Dwayne: constants gives the backend an opportunity to optimize data layout, as it is not changing in the future
jsbell: question, what are the plans for ORT Web to take advantage of this?
ningxin: we could have that in our plan, we have a use case for a merged model, two subgraphs sharing constants as weights
… will update the group when available
Core operator set
anssik: #573
<gb> Issue 573 Core operator set (by philloooo) [question] [opset]
anssik: recently Arm Ltd folks joined the WG (welcome!) so I wanted to reinvigorate this effort that aims to identify current primitive gaps by mapping compositional fundamentals (e.g. PyTorch prims, TOSA, StableHLO) to WebNN operators
… Dwayne has produced a table to help with this mapping:
Machine Learning Operator Mapping - All Raw Operators
anssik: in particular I wanted to discuss if the TOSA mappings identified as part of this exercise have any open questions attached to them that ARM participants could help address
… for reference, the MLIR TOSA dialect implements the TOSA specification:
anssik: I note some of the recently added Wave 3 WebNN ops have not been mapped to TOSA yet in this table:
transpose triangular where tile sign scatterNd gatherNd gatherElements scatterElements cumulativeSum quantizeLinear dequantizeLinear logicalAnd logicalOr logicalXor notEqual
anssik: it looks like some of these map quite directly to the TOSA 1.0.0 spec but it'd help if someone working closely with TOSA could take a look and provide feedback in this issue?

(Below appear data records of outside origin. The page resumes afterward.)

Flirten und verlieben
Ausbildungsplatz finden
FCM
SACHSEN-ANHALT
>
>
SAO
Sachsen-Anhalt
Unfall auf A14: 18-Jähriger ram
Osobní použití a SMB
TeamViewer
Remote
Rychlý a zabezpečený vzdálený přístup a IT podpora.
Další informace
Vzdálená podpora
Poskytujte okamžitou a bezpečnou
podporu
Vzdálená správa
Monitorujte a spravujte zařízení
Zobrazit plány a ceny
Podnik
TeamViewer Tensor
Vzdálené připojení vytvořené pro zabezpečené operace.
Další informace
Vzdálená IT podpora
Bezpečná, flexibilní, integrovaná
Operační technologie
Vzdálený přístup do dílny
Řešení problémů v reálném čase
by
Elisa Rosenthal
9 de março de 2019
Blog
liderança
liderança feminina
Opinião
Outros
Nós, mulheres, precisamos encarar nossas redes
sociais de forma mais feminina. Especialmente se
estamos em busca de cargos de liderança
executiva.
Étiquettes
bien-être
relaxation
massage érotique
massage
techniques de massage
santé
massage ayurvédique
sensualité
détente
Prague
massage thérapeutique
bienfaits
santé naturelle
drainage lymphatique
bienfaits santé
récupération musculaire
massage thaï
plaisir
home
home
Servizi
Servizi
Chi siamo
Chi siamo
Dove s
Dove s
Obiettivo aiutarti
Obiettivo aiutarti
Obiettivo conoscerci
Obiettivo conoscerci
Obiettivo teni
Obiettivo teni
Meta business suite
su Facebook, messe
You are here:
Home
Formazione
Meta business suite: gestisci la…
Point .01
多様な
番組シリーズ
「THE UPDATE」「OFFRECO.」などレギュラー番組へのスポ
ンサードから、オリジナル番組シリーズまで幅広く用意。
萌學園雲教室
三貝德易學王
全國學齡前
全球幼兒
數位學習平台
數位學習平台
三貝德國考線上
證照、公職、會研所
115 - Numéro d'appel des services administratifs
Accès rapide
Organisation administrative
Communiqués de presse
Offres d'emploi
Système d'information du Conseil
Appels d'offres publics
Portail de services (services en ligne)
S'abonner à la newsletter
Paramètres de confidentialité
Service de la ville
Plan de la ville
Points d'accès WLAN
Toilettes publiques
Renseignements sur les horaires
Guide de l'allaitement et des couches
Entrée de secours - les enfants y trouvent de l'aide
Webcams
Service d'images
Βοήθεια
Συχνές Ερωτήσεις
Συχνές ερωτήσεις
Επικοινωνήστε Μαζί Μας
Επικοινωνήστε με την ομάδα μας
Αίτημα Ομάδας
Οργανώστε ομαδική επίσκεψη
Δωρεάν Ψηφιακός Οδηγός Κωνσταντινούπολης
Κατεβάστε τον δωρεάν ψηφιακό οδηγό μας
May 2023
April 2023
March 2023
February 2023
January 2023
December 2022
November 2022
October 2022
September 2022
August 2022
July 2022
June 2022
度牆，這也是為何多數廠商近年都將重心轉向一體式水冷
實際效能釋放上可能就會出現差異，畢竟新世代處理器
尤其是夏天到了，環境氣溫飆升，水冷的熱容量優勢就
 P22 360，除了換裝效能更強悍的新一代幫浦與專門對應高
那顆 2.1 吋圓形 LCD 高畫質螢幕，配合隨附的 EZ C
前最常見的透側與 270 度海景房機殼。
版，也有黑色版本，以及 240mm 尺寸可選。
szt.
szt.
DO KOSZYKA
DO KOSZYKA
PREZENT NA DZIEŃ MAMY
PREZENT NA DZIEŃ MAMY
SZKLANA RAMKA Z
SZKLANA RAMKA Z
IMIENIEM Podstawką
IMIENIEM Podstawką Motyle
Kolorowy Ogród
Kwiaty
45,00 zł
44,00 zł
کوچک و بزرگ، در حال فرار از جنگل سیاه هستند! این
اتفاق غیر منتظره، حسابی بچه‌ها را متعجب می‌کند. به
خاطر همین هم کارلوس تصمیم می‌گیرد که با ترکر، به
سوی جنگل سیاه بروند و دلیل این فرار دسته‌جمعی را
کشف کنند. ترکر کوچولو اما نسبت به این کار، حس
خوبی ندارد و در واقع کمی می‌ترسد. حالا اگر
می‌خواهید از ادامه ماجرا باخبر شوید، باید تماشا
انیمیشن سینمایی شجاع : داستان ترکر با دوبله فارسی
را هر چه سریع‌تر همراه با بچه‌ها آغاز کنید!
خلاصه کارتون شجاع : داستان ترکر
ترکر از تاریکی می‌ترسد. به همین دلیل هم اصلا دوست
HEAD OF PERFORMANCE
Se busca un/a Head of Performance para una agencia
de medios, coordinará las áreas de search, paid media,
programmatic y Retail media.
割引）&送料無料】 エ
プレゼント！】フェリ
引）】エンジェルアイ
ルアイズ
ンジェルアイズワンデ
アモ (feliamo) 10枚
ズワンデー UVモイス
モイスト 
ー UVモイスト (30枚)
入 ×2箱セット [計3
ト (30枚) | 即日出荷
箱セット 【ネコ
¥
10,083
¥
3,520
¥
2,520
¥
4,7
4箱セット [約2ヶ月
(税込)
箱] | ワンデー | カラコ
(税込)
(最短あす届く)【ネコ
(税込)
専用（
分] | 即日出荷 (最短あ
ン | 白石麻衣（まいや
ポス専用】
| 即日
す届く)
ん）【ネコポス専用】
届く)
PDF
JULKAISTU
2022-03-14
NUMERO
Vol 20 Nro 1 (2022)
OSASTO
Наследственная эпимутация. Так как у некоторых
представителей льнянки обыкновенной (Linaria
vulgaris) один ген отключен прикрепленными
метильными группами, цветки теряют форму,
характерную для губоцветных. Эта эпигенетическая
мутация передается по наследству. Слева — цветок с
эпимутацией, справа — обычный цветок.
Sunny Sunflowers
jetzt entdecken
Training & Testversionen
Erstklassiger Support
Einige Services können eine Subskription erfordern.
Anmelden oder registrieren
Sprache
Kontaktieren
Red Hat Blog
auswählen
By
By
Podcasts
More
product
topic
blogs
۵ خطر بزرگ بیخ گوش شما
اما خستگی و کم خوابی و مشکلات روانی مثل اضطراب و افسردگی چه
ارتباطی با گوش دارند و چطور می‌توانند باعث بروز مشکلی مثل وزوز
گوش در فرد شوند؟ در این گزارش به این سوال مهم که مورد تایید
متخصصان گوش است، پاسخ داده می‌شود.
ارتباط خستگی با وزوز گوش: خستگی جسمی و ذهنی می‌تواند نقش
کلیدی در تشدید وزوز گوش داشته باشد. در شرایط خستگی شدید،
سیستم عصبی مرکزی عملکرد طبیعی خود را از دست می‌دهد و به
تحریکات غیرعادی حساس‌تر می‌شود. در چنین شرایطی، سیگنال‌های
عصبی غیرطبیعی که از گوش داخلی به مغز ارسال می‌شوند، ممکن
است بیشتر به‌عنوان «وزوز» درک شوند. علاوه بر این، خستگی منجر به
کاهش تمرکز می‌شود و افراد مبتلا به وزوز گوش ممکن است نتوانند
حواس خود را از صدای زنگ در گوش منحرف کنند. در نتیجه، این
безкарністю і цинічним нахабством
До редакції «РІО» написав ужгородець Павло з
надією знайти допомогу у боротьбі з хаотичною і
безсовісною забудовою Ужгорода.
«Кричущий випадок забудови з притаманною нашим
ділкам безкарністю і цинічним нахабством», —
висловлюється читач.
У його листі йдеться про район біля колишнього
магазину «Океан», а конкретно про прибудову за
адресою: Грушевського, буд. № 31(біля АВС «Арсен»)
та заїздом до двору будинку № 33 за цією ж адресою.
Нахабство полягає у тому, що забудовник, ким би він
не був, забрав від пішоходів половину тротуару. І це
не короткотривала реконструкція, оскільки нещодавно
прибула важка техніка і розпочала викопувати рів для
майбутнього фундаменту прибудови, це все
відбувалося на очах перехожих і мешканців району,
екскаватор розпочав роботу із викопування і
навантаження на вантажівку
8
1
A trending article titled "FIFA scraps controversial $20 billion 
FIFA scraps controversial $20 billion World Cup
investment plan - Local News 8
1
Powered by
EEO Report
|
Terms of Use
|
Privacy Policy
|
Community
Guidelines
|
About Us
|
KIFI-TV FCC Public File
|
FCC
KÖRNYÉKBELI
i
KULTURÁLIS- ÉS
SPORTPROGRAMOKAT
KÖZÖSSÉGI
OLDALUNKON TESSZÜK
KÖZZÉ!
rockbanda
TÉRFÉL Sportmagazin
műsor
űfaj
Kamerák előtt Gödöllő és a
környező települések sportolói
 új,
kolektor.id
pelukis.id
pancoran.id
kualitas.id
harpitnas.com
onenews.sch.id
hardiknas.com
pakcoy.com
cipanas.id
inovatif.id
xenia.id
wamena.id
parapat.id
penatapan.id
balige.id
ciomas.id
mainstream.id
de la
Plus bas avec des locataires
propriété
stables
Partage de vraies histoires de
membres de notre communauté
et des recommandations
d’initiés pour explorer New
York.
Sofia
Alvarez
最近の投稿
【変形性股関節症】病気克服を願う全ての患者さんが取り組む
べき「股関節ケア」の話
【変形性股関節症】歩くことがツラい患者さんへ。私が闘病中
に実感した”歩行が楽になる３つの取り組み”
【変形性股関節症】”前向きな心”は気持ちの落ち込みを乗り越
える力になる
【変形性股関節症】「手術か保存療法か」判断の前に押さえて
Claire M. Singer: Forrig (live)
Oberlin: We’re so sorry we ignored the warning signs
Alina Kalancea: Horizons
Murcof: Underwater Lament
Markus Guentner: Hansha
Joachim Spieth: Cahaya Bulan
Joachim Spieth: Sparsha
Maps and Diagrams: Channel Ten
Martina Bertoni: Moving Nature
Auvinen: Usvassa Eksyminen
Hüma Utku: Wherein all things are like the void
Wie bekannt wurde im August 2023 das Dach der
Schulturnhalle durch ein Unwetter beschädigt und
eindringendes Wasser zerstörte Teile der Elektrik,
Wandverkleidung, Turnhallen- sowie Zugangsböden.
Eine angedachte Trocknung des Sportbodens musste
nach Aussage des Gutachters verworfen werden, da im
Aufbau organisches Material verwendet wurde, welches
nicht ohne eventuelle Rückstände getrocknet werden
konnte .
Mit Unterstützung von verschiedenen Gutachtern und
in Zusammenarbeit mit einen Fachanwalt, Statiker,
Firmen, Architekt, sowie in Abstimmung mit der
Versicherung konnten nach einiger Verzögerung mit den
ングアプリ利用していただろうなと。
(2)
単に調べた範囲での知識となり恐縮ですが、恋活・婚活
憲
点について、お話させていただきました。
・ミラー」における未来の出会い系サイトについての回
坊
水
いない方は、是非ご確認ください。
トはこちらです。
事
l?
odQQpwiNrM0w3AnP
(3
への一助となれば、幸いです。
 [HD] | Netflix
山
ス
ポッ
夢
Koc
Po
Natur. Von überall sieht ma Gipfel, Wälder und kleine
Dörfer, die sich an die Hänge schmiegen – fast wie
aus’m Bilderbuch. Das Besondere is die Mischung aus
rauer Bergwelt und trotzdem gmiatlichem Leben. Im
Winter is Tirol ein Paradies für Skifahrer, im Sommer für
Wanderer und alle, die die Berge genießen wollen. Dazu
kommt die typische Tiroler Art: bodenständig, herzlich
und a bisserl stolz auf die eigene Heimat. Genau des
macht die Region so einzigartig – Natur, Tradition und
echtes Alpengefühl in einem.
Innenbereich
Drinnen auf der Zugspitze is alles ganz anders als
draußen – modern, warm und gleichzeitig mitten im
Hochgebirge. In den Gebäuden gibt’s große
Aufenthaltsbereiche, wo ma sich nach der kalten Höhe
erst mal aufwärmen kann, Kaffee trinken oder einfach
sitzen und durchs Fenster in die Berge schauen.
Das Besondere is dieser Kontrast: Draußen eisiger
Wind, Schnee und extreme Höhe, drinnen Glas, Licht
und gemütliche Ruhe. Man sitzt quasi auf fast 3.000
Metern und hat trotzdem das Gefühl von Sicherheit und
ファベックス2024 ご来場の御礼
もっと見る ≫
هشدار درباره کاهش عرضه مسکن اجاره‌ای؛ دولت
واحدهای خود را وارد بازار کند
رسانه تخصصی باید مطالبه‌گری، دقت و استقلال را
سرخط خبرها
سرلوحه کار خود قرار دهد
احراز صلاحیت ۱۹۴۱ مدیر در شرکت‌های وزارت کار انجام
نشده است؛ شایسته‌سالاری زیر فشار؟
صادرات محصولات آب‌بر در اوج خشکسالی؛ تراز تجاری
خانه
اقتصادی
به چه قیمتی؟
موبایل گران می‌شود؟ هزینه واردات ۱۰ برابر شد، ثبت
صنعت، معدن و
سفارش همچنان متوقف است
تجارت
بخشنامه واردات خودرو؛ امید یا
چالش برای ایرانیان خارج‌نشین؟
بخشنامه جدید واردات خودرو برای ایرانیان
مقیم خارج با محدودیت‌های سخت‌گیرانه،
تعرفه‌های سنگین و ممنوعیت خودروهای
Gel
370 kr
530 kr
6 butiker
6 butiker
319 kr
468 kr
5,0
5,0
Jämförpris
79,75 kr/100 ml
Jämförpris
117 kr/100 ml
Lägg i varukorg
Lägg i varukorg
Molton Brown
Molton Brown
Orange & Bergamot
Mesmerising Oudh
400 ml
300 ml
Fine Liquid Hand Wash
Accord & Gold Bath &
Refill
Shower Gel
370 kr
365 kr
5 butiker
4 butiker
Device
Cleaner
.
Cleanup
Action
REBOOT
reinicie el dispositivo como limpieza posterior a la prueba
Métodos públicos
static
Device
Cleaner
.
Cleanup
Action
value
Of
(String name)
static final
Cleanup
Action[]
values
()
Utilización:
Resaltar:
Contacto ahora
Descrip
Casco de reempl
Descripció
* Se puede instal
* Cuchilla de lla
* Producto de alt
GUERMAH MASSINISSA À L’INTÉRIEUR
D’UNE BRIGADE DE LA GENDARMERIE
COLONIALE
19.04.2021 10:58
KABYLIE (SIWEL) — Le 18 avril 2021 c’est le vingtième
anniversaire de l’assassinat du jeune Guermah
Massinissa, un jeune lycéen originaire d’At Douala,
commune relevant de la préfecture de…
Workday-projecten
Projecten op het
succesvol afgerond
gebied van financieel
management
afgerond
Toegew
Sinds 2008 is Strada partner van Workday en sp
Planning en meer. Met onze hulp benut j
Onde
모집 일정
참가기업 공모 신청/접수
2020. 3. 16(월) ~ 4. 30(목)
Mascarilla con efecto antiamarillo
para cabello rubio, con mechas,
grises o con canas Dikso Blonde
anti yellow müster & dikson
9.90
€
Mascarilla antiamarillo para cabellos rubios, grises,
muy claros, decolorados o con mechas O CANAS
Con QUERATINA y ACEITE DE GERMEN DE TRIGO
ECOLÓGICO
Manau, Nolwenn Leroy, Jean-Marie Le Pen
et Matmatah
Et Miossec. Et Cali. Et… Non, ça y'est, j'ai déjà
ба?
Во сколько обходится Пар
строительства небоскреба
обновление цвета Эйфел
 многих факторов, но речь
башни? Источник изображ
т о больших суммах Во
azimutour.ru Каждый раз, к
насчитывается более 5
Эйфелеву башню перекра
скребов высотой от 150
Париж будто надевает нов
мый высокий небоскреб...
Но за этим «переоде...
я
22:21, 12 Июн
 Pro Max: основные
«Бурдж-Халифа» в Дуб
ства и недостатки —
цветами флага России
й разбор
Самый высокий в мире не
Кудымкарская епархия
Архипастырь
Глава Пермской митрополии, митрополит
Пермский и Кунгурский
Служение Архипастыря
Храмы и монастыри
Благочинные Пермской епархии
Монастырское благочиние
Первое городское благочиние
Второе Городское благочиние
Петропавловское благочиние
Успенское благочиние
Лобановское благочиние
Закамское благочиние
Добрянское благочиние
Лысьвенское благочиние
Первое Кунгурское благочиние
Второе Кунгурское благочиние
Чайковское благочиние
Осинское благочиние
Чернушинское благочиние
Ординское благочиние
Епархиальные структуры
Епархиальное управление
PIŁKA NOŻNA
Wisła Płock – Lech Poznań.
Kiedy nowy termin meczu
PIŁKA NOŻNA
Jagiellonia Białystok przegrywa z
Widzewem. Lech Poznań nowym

Dwayne: I remember talking with NVIDIA folks that they're planning to simplify TOSA, so have been waiting for that
ningxin: I want to note issue #817 about rounding op
<gb> Issue 817 Rounding operators (by fdwr) [feature request] [interop]
ningxin: use case for ONNX Runtime Web decomposition, missing rounding op support, rounding should be part of the core op set
<jsbell> +1 to adding rounding (already gave issue thumbs up)
MikeW: with the rounding, the behaviour should be consistent across platforms and backends
Dwayne: Ningxin tested round on Core ML, how about different compute units?
ningxin: that'd be good, I need to investigate how to do that
jsbell: I talked with Phillis and what you request about compute units
jsbell: Dwayne, one of the things in your analysis you found expanding conv beyond 2d make it N dimensional
… do you see models that require that?
<ningxin> whisper uses conv1d
Dwayne: we see conv1d cases
jsbell: Joshua_Lochner, perhaps you can add conv1d to your script?
Joshua_Lochner: can you send me a message with details and I'll follow up, I'm updating the script so everyone can run it locally
Caching mechanism for MLGraph
anssik: issue #807
<gb> Issue 807 Caching mechanism for MLGraph (by anssiko) [question] [feature request]
anssik: we made a decision at out last meeting to create a new explainer that aligns with the Chromium implementation direction, Reilly is working on that
… meanwhile, we've received very initial Chromium implementation feedack via Shiyi (thanks!)
<gb> Pull Request 227 [DO NOT SUBMIT] Model cache POC (by shiyi9801)
anssik: there's also an example how this caching feature integrates into an existing image_classification webnn-sample from Shiyi (thanks again!):
anssik: basically the web developer first stores a key locally and replaces the build() line with caching logic wrapped in try...catch block
… the logic first tries to loadGraph() and if that fails falls back to build() followed by saveGraph()
… here's the code snippet:
try { console.log("try to load graph..."); this.graph_ = await this.context_.loadGraph(this.modelCacheKey_); console.log("load graph succeed!"); } catch (e) { console.log("failed to load graph: ", e.message, " try to build graph..."); this.graph_ = await this.builder_.build({'output': outputOperand}); await this.context_.saveGraph(this.modelCacheKey_, this.graph_); }
anssik: this example looks clear, any feedback or suggestions?
… Ningxin, any feedback from ORT backend model cache experimentation, e.g. does this WebNN feature integrate fit in with ORT Web?
ningxin: have discussed with Wanming, would make it simple from the start, provide the key so WebNN EP does what the sample shows above
… want to have a prototype for this, earlier we discussed if we should bring native ORT EPContext to the web, but that's more complex
… we re-thinked that and want to go with the simpler solution and will let the group know
<anssik> s/… anssik: for built-in AI APIs:/anssik: for built-in AI APIs: